BERLIN // Britain said on Monday it would be a "strong partner" to Germany in response to comments by German Chancellor Angela Merkel about the UK and the US no longer being reliable allies.

Mrs Merkel's comments Sunday came after a Group of Seven summit at which the Europeans could not reach agreement with Mr Trump on climate change.

"The times in which we can fully count on others are somewhat over, as I have experienced in the past few days," she said during the election campaign event in Bavaria. "All I can say is that we Europeans must really take our destiny into our own hands."

Britain voted to end its four decades of European Union membership in a referendum last year and complex negotiations with Brussels are due to begin later this month ahead of an exit expected in 2019.

On Monday, interior minister Amber Rudd told BBC radio: "As we begin the negotiations about leaving the EU, we will be able to reassure Germany and other European countries that we are going to be a strong partner to them in defence and security and, we hope, in trade."

"We can reassure Mrs Merkel that we want to have a deep and special partnership so that we can continue to maintain European-wide security to keep us all safe from the terrorists abroad and those that are trying to be nurtured in our country," she said.

Meanwhile, Mrs Merkel's spokesman Steffen Seibert said Germany remained committed to strong trans-Atlantic relations, but the chancellor's suggestion after meetings with president Donald Trump that Europe can no longer entirely rely on Washington "speaks for itself".

He said the chancellor is "a convinced trans-Atlanticist".
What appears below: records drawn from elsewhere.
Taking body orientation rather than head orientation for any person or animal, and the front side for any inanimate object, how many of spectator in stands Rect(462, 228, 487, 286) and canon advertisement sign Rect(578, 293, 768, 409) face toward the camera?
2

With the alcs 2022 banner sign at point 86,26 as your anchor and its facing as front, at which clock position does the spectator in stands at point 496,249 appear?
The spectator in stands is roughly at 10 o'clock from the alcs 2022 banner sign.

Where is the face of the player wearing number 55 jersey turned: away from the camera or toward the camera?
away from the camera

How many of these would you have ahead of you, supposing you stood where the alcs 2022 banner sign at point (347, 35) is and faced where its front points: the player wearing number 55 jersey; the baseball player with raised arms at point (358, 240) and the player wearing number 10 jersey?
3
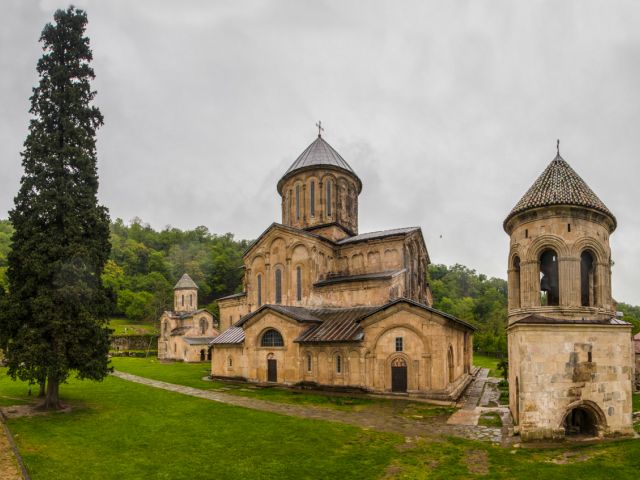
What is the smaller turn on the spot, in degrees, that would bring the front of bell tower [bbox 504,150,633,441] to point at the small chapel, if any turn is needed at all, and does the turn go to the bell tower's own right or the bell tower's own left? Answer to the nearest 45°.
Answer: approximately 135° to the bell tower's own right

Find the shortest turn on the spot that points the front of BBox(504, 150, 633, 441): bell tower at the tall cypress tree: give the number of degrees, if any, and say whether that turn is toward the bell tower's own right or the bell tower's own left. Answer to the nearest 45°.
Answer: approximately 90° to the bell tower's own right

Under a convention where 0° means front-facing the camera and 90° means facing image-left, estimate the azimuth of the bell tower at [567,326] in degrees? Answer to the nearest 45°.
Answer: approximately 0°

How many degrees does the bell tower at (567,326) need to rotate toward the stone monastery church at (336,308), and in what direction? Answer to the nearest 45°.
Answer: approximately 135° to its right
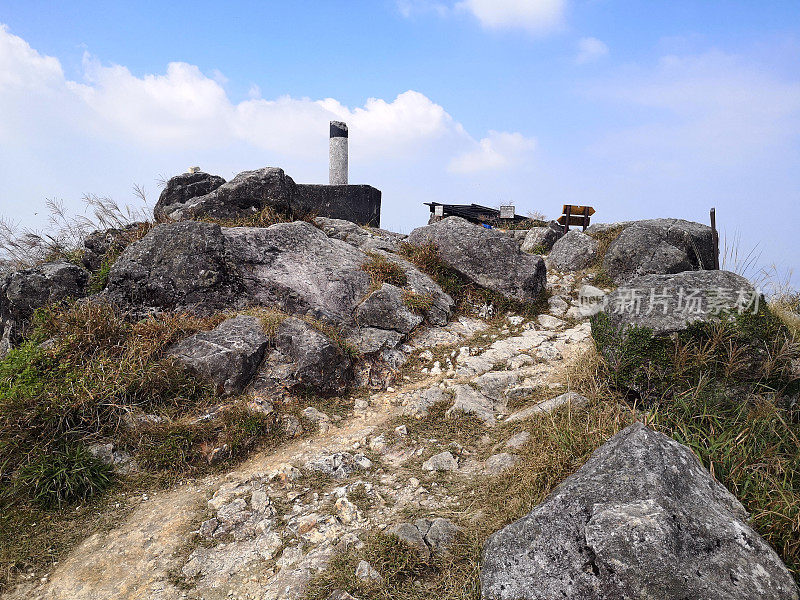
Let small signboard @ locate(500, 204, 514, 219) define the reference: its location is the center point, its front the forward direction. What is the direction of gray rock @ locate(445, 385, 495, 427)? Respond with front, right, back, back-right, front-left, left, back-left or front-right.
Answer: front

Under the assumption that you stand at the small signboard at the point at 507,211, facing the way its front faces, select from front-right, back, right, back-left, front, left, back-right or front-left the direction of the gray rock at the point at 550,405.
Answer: front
US-German relations "are a strong pillar of our foreign and security policy, and Germany will continue working to strengthen these relations," Mr Seibert said. "Precisely because they are so important, it's right to name differences honestly."

Following the end of the G-7 meeting in Sicily on Saturday, Mrs Merkel was sharply critical of Mr Trump's decision not to join the other countries in reiterating support for the 2015 Paris Agreement that aims to slow global warming, calling the climate talks "very unsatisfactory."

"Here is a situation where it's six, seven if you include the EU, against one," she said. "That means there are so far no signs whether the United States of America will remain in the Paris agreement or not."

Mr Trump later tweeted that he would make his "final decision" on the Paris accord this week.